The technology still relies on serology, or a test for an immune response. It takes days to weeks for a syphilis diagnosis to be confirmed, and tests cannot determine if an infection is active or cleared. Testing in infants, who lack a fully formed immune system, is especially difficult.
Cameron’s research looks at detecting syphilis proteins using mass spectrometry, a lab tool that measures the ratio of mass to electrical charge for molecules. If successful, the research could solve one of the biggest frustrations of syphilis testing: determining whether an active infection is present.
“What the field needs is something that can directly detect the presence of the pathogen, not the host response to the pathogen, and have it be in that really easy format,” Cameron said. Her lab “is taking patient samples like urine like blood and then analyzing for these proteins that are only found in this pathogen – they’re not found in any other infectious disease, they’re not found in any human protein”.
Serology is “a reasonable approach”, said Dr Stephen Salipante, a professor in the department of laboratory medicine and pathology at the University of Washington, and another NIH grantee. “It’s well vetted, it’s used by lots of clinical laboratories.”
However, with potentially weeks between diagnosis and treatment, “oftentimes the patients can be diagnosed with syphilis but lost to follow-up”, said Salipante. “So you’ve diagnosed the patient but you’ve lost the patient and can’t treat them.”
This has proved especially problematic because of who is at risk for syphilis – most often, marginalized people underserved by medicine. Mothers who give birth to children infected with syphilis provide an especially potent example: 40% lacked prenatal care, but such women only account for about 5% of all pregnant women. Men who have sex with men and people with substance use disorders are also more likely to have syphilis than the general population.
Salipante’s research explores whether researchers can create a test using DNA molecules called aptomers – single-stranded nucleic acid molecules that target specific diseases, such as syphilis. The goal is for such a test to be given at the doctor’s office while the patient waits, perhaps in as simple a format as a dipstick.
“The most important aspect of this is that it is, theoretically, something that can be done very rapidly in a point-of-care setting,” said Salipante. “Instead of sending this to a lab remotely … our ultimate goal and hope is this could be run very rapidly, in 30 minutes or an hour, by nonspecialists in a doctor’s office or emergency room, and could be run while the patient is still there.” Aptomer tests have already been developed for some other infectious diseases, such as Covid-19, though they remain experimental.

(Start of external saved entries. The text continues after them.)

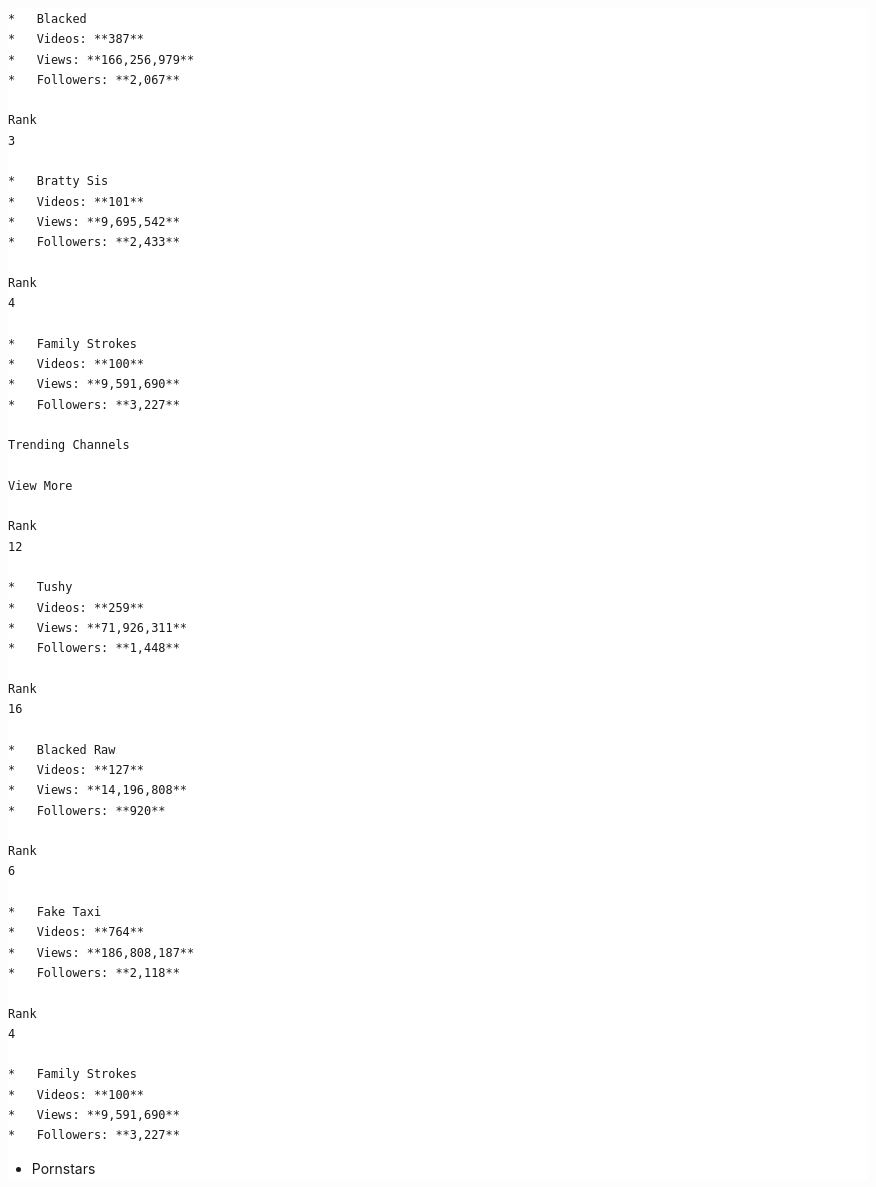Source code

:     *   Blacked
    *   Videos: **387**
    *   Views: **166,256,979**
    *   Followers: **2,067**
    
    Rank  
    3
    
    *   Bratty Sis
    *   Videos: **101**
    *   Views: **9,695,542**
    *   Followers: **2,433**
    
    Rank  
    4
    
    *   Family Strokes
    *   Videos: **100**
    *   Views: **9,591,690**
    *   Followers: **3,227**
    
    Trending Channels
    
    View More
    
    Rank  
    12
    
    *   Tushy
    *   Videos: **259**
    *   Views: **71,926,311**
    *   Followers: **1,448**
    
    Rank  
    16
    
    *   Blacked Raw
    *   Videos: **127**
    *   Views: **14,196,808**
    *   Followers: **920**
    
    Rank  
    6
    
    *   Fake Taxi
    *   Videos: **764**
    *   Views: **186,808,187**
    *   Followers: **2,118**
    
    Rank  
    4
    
    *   Family Strokes
    *   Videos: **100**
    *   Views: **9,591,690**
    *   Followers: **3,227**
*   Pornstars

Dr Joshua Lieberman, assistant director of the molecular diagnosis and microbiology section also at the University of Washington, is hopeful molecule-specific testing could also help with recurrent antibiotic shortages in syphilis treatment. Lieberman is Salipante’s co-investigator.
The penicillin product used to treat syphilis is Bicillin L-A, an antibiotic that has experienced recurrent shortages driven in part by the explosive growth of syphilis cases. The antibiotic is known to be difficult to produce, and is still derived from mold.
“What I’d like to be able to do is combine that test – yes or no that organism or its DNA is present – with, ‘Is there a marker for resistance to a specific antibiotic in that organism?’” said Lieberman. “This is like what we do with a lot of our testing for mycobacteria in tuberculosis,” he said. This could both help identify antibiotic resistance and susceptibility to new antibiotics.
Harvey noted that even if diagnostic research is successful – and hits the trifecta of good, cheap and quick that researchers seek – the US will still need to invest in STI clinics to deploy the technology.
“You have to have increased research coupled with a robust public health infrastructure,” said Harvey. “That includes public education campaigns and outbreak response.”